[Date Prev][Date Next][Thread Prev][Thread Next][Date Index][Thread Index]

Re: [HTCondor-users] What can hinder condor_startd to set DISK?



Hi again,

as for the MOUNT_UNDER_SCRATCH extension, maybe the strcat function could work, e.g.,
  strcat(MOUNT_UNDER_SCRATCH,"/something/else")

Cheers,
  Thomas


On 21/04/2023 13.31, Steffen Grunewald wrote:
On Fri, 2023-04-21 at 11:18:17 +0200, Steffen Grunewald wrote:
Hi,

On Fri, 2023-04-21 at 11:10:20 +0200, Thomas Hartmann wrote:
Hi Steffen,

I guess
   RESERVED_DISK = 131072
might be the culprit. I just checked in the documentation and the ad is in
MB, i.e., the reservation for non-condor stuff of ~131GB would surpass the
available 124G on your /var (unfortunately, prefixes/sizes are sometimes a
bit inconsistent)

Hm, my printed copy of the manual (10.0.0) must be wrong then.
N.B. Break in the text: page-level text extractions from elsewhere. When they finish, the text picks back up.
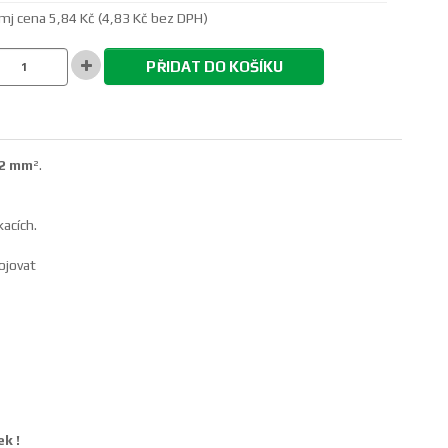
mj cena 5,84 Kč (4,83 Kč bez DPH)
PŘIDAT DO KOŠÍKU
 2 mm
².
acích.
ojovat
k !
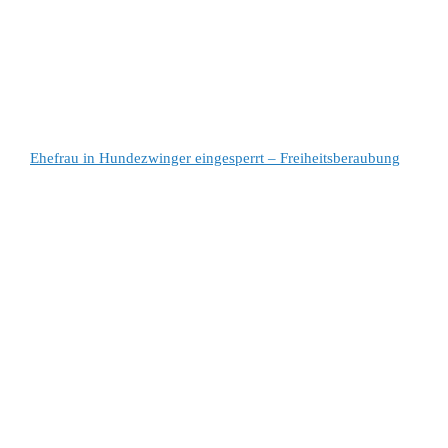
Ehefrau in Hundezwinger eingesperrt – Freiheitsberaubung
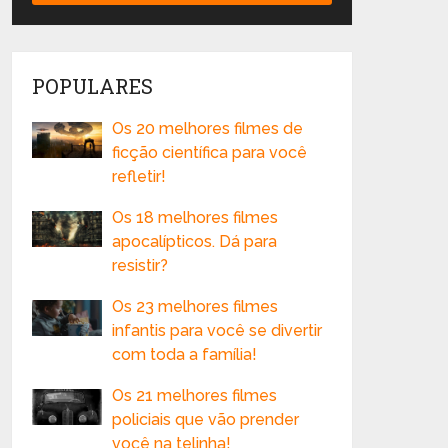
POPULARES
Os 20 melhores filmes de
ficção científica para você
refletir!
Os 18 melhores filmes
apocalípticos. Dá para
resistir?
Os 23 melhores filmes
infantis para você se divertir
com toda a família!
Os 21 melhores filmes
policiais que vão prender
você na telinha!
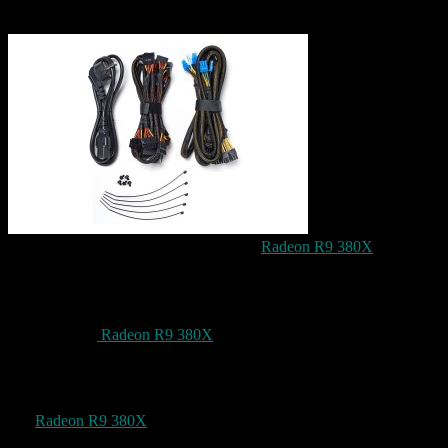
Das Netzteil bringt auch gleich entsprechende Kabel mit die schön
Modular am Netzteil
angeschlossen werden können. Für die
Radeon R9 380X
werden
zwei 2×3 Stromanschlüsse benötigt. Diese sind beim Netzteil mit
dabei und können somit auch gleich angeschlossen werden.
Jetzt ist mein Gaming PC wieder auf einem relativ aktuellen Level
auch dank der
Radeon R9 380X
und dem Netzteil von BeQuiet!
16GB Arbeitsspeicher habe ich bereits schon bald 4 Jahre installiert
und brauche hier erst mal keine Aufrüstung.
Die
Radeon R9 380X
unterstützt auch schon VR also Virtuelle
Realitäts Brillen wie die Oculus Rift oder der HTC Vive. Ich bin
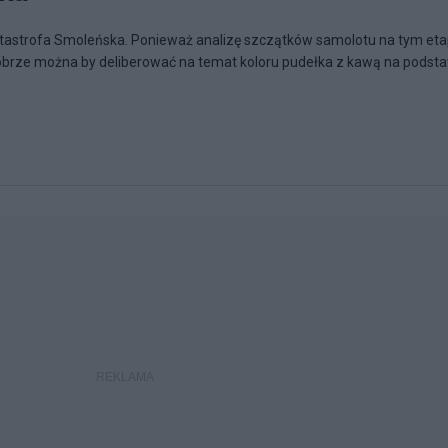
tastrofa Smoleńska. Ponieważ analizę szczątków samolotu na tym eta
obrze można by deliberować na temat koloru pudełka z kawą na podst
It has "(in kB)"
for both DISK and RESERVED_DISK - while the unit for RESERVED_SWAP is "MiB".

Also, matching is done by comparing TARGET.RequestDisk and DISK without any
unit conversions, so the JOB_DEFAULT_REQUESTDISK would be affected as well?

Previously I had a very low setting - which I'll restore now.
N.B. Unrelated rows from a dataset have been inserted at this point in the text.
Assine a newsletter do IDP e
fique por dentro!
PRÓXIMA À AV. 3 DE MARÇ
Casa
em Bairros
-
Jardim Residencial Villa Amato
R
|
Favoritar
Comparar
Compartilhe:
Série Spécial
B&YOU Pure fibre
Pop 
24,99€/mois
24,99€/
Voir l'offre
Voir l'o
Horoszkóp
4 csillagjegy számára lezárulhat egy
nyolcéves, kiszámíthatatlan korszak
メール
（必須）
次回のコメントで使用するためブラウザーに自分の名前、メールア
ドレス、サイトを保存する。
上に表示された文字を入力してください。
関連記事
Another thing I noticed - is the execute directory on a dedicated volume?
Else
   STARTD_RECOMPUTE_DISK_FREE = false
might be a problem in cases, where /var get filled by other processes (like
logs) and the available disk space shrinks for jobs as well.

Since my partitionable slot gets only 75% of the total disk I'm not worried
about that, and there will be a watchdog checking for disk (partition)
shortages.

Thanks so far, I'll report about the outcome,

.... and here it is, from a different node though.
I have set
	RESERVED_DISK = 128
and the /var filesystem reports 129177320 kB free.
 From "condor_status -l ... | grep Disk" I get
	TotalDisk = 129046416
	Disk = 96784812
- the latter being exactly 75% of the total space, as configured.
The difference between the free capacity and the TotalDIsk value is 130904,
which is close to 131072 (but not identical), meaning that RESERVED_DISK
is indeed multiplied by 1024 to get MB (the same as RESERVED_SWAP), and the
entry in my 10.0.0 manual (subsection 4.5.1, p.209) is wrong - but has been
fixed in the online version for 10.0.3. Lesson learned...
(BTW a negative value would have given me a wink to look closer...)

I'm now trying to get a grip on =?=/=!= expressions and a means to extend
MOUNT_UNDER_SCRATCH (for the latter, "$(MOUNT_UNDER_SCRATCH),/something/else"
will produce unexpected results), but the major issue is fixed it seems.

Thanks for your suggestions!

- Steffen

Attachment: smime.p7s
Description: S/MIME Cryptographic Signature